Amparada por fotos, vídeos, instalações musicais, obras originais, cartas e recortes de jornais, a mostra relembra momentos como quando Bertolt Brecht, convidado em 1951 e em 1961, viu sua companhia de teatro Berliner Ensemble, na Alemanha comunista, ter o visto de entrada negado duas vezes pelo governo italiano, então mergulhado no contexto da Guerra Fria.

"Jeff and Llona (Made in Heaven)", obra do artista plástico Jeff Koons - Reprodução

Outros dois episódios mereceram amplo espaço: os protestos estudantis de 1968, com as reações policiais e dos artistas da 34ª Bienal de Arte, e o golpe de estado de Augusto Pinochet, em 1973, no Chile. O caso sul-americano motiva diversas ações, entre exposições, filmes, shows e conferências, pela cidade de Veneza em 1974, como as grandes telas pintadas com frases e símbolos militantes, presentes na mostra.

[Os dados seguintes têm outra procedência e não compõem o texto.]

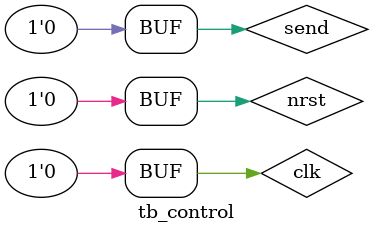
<source format=v>
`timescale 1ns / 1ps

module tb_control;

	// Inputs
	reg clk;
	reg nrst;
	reg send;

	// Outputs
	wire shift_en;
	wire done;
	wire load;
	wire ss;
	wire clk_en;

	// Instantiate the Unit Under Test (UUT)
	control uut (
		.clk(clk), 
		.nrst(nrst), 
		.send(send), 
		.shift_en(shift_en), 
		.done(done), 
		.load(load), 
		.ss(ss), 
		.clk_en(clk_en)
	);

	initial begin
		// Initialize Inputs
		clk = 0;
		nrst = 0;
		send = 0;

		// Wait 100 ns for global reset to finish
		#100;
        
		// Add stimulus here

	end
      
endmodule


</source>
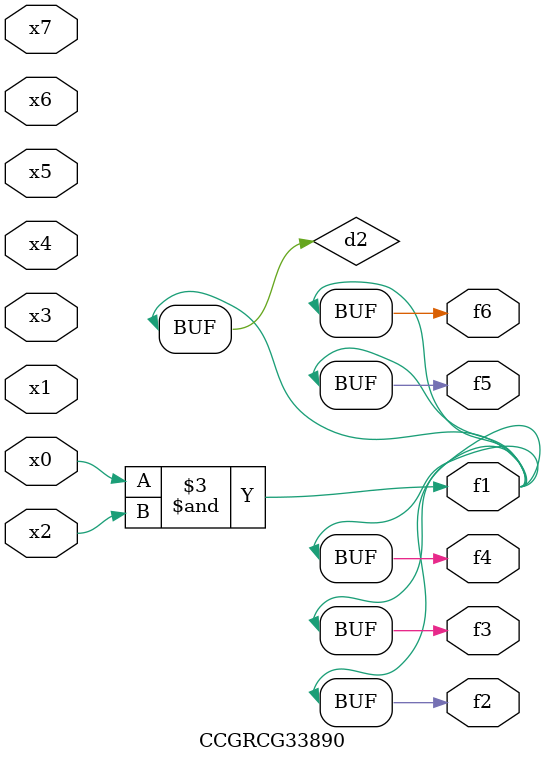
<source format=v>
module CCGRCG33890(
	input x0, x1, x2, x3, x4, x5, x6, x7,
	output f1, f2, f3, f4, f5, f6
);

	wire d1, d2;

	nor (d1, x3, x6);
	and (d2, x0, x2);
	assign f1 = d2;
	assign f2 = d2;
	assign f3 = d2;
	assign f4 = d2;
	assign f5 = d2;
	assign f6 = d2;
endmodule

</source>
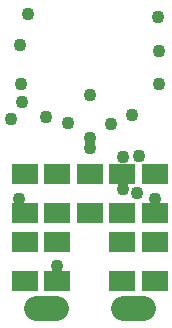
<source format=gbr>
%FSLAX34Y34*%
%MOMM*%
%LNSOLDERMASK_BOTTOM*%
G71*
G01*
%ADD10C, 1.100*%
%ADD11C, 2.100*%
%ADD12R, 2.200X1.700*%
%LPD*%
X78000Y-121000D02*
G54D10*
D03*
X136000Y-55000D02*
G54D10*
D03*
X137000Y-84000D02*
G54D10*
D03*
X137000Y-112000D02*
G54D10*
D03*
X96000Y-146000D02*
G54D10*
D03*
X60000Y-145000D02*
G54D10*
D03*
X20000Y-112000D02*
G54D10*
D03*
X19000Y-79000D02*
G54D10*
D03*
X26000Y-53000D02*
G54D10*
D03*
G54D11*
X106500Y-301500D02*
X123500Y-301500D01*
G54D11*
X32500Y-301500D02*
X49500Y-301500D01*
X22900Y-188600D02*
G54D12*
D03*
X23000Y-221100D02*
G54D12*
D03*
X50400Y-188600D02*
G54D12*
D03*
X50500Y-221100D02*
G54D12*
D03*
X77900Y-188600D02*
G54D12*
D03*
X78000Y-221100D02*
G54D12*
D03*
X105400Y-188600D02*
G54D12*
D03*
X105500Y-221100D02*
G54D12*
D03*
X132900Y-188600D02*
G54D12*
D03*
X133000Y-221100D02*
G54D12*
D03*
X22900Y-246100D02*
G54D12*
D03*
X23000Y-278600D02*
G54D12*
D03*
X50400Y-246100D02*
G54D12*
D03*
X50500Y-278600D02*
G54D12*
D03*
X105400Y-246100D02*
G54D12*
D03*
X105500Y-278600D02*
G54D12*
D03*
X132900Y-246100D02*
G54D12*
D03*
X133000Y-278600D02*
G54D12*
D03*
X120000Y-173000D02*
G54D10*
D03*
X133000Y-209000D02*
G54D10*
D03*
X106000Y-201000D02*
G54D10*
D03*
X106000Y-174000D02*
G54D10*
D03*
X114000Y-138000D02*
G54D10*
D03*
X118000Y-204000D02*
G54D10*
D03*
X18500Y-209000D02*
G54D10*
D03*
X41000Y-140000D02*
G54D10*
D03*
X11000Y-142000D02*
G54D10*
D03*
X50000Y-266000D02*
G54D10*
D03*
X21000Y-127000D02*
G54D10*
D03*
X78000Y-158000D02*
G54D10*
D03*
X78000Y-166000D02*
G54D10*
D03*
M02*

</source>
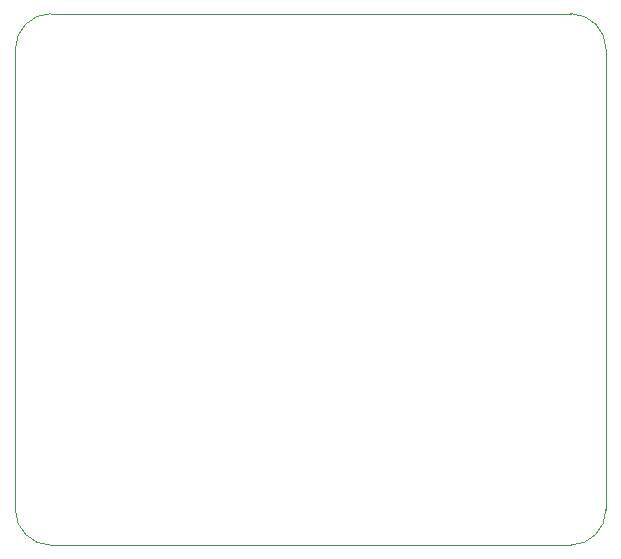
<source format=gm1>
G04 #@! TF.GenerationSoftware,KiCad,Pcbnew,(6.0.7)*
G04 #@! TF.CreationDate,2022-10-27T11:48:24+02:00*
G04 #@! TF.ProjectId,mainControl,6d61696e-436f-46e7-9472-6f6c2e6b6963,rev?*
G04 #@! TF.SameCoordinates,Original*
G04 #@! TF.FileFunction,Profile,NP*
%FSLAX46Y46*%
G04 Gerber Fmt 4.6, Leading zero omitted, Abs format (unit mm)*
G04 Created by KiCad (PCBNEW (6.0.7)) date 2022-10-27 11:48:24*
%MOMM*%
%LPD*%
G01*
G04 APERTURE LIST*
G04 #@! TA.AperFunction,Profile*
%ADD10C,0.100000*%
G04 #@! TD*
G04 APERTURE END LIST*
D10*
X117000000Y-132000000D02*
X73000000Y-132000000D01*
X73000000Y-132000000D02*
G75*
G03*
X70000000Y-135000000I0J-3000000D01*
G01*
X117000000Y-177000000D02*
G75*
G03*
X120000000Y-174000000I0J3000000D01*
G01*
X73000000Y-177000000D02*
X117000000Y-177000000D01*
X70000000Y-174000000D02*
G75*
G03*
X73000000Y-177000000I3000000J0D01*
G01*
X120000000Y-135000000D02*
G75*
G03*
X117000000Y-132000000I-3000000J0D01*
G01*
X120000000Y-135000000D02*
X120000000Y-174000000D01*
X70000000Y-135000000D02*
X70000000Y-174000000D01*
M02*

</source>
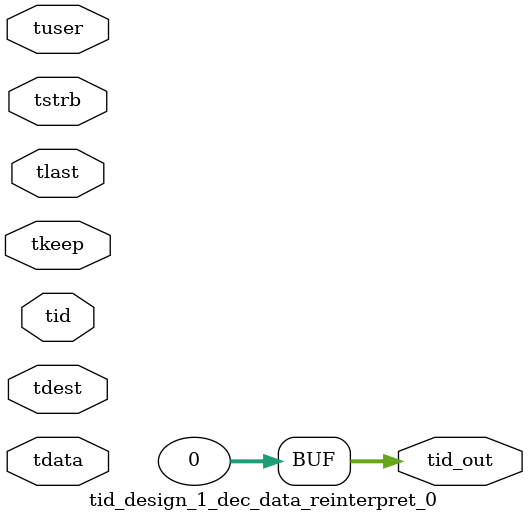
<source format=v>


`timescale 1ps/1ps

module tid_design_1_dec_data_reinterpret_0 #
(
parameter C_S_AXIS_TID_WIDTH   = 1,
parameter C_S_AXIS_TUSER_WIDTH = 0,
parameter C_S_AXIS_TDATA_WIDTH = 0,
parameter C_S_AXIS_TDEST_WIDTH = 0,
parameter C_M_AXIS_TID_WIDTH   = 32
)
(
input  [(C_S_AXIS_TID_WIDTH   == 0 ? 1 : C_S_AXIS_TID_WIDTH)-1:0       ] tid,
input  [(C_S_AXIS_TDATA_WIDTH == 0 ? 1 : C_S_AXIS_TDATA_WIDTH)-1:0     ] tdata,
input  [(C_S_AXIS_TUSER_WIDTH == 0 ? 1 : C_S_AXIS_TUSER_WIDTH)-1:0     ] tuser,
input  [(C_S_AXIS_TDEST_WIDTH == 0 ? 1 : C_S_AXIS_TDEST_WIDTH)-1:0     ] tdest,
input  [(C_S_AXIS_TDATA_WIDTH/8)-1:0 ] tkeep,
input  [(C_S_AXIS_TDATA_WIDTH/8)-1:0 ] tstrb,
input                                                                    tlast,
output [(C_M_AXIS_TID_WIDTH   == 0 ? 1 : C_M_AXIS_TID_WIDTH)-1:0       ] tid_out
);

assign tid_out = {1'b0};

endmodule


</source>
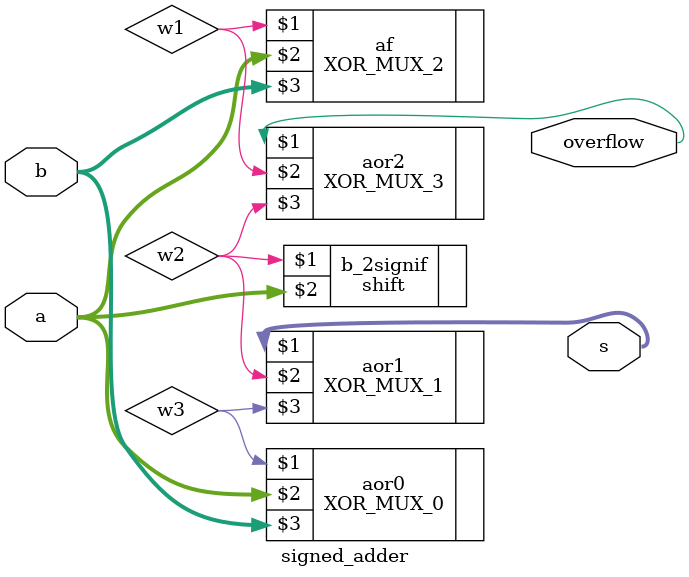
<source format=v>

module signed_adder(input [7:0] a,
    input [7:0] b,
    output [7:0] s,
    output overflow
); 

// The numbers a and b are added to the output s. 
// assign the occurence of the signed overflow of a and b to the output overflow.
// a signed overflow occurs if the most significant bits of a and b are low and the most significant bit of s is high
// a signed overflow may also occur if the most significant bits of a and b are high and the most significant bit of s is low

	 XOR_MUX_0 aor0( w3,a, b);
	 shift b_2signif( w2, a);
	 XOR_MUX_1 aor1( s, w2, w3);
	 
	 XOR_MUX_2 af( w1, a, b);
	 XOR_MUX_3 aor2( overflow, w1,w2 ); 

endmodule

</source>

No fim, ganham destaque as obras mais escandalosas dessa história: uma pintura de 1895 de Giacomo Grosso, com mulheres nuas, que chocou a Igreja Católica; o sexo explícito entre Jeff Koons e Cicciolina em "Made in Heaven", em 1990; o filme "Lolita", de Stanley Kubrick (1962); e a participação por poucas horas de um jovem com síndrome de Down em uma performance de Gino de Dominicis, em 1972.

Entre tanto material exposto para leitura, chama a atenção a boa interação entre a expografia leve e ágil da dupla de designers italianos Formafantasma e o indispensável folheto, que identifica e explica os tantos documentos.

Continuam submersos, porém, aspectos como a desigualdade de gênero ao longo desses 125 anos. Primeira mulher a fazer a curadoria da Bienal de Arte, Alemani constatou em sua pesquisa que as artistas representam só 1% dos nomes participantes, algo que pretende mudar na próxima edição. "É uma questão da nossa sociedade e da cultura em todas as suas manifestações. É preciso reconhecer que existe um problema que não espelha mais a realidade em que vivemos", afirma.

A atriz Sue Lyon em cena do filme "Lolita", de Stanley Kubrick, de 1962 - Reprodução

Sobre o trabalho em andamento para a edição de 2022, em meio à pandemia e todos os seus efeitos sobre a produção e o consumo cultural, a italiana diz estar confiante na habilidade dos artistas em absorver e digerir as grandes mudanças da história de forma criativa e inteligente.

"Para mim, a maior lição é lembrar que a Bienal atravessou crises às vezes bem maiores dessa atual e que conseguiu sair mais forte e renovada."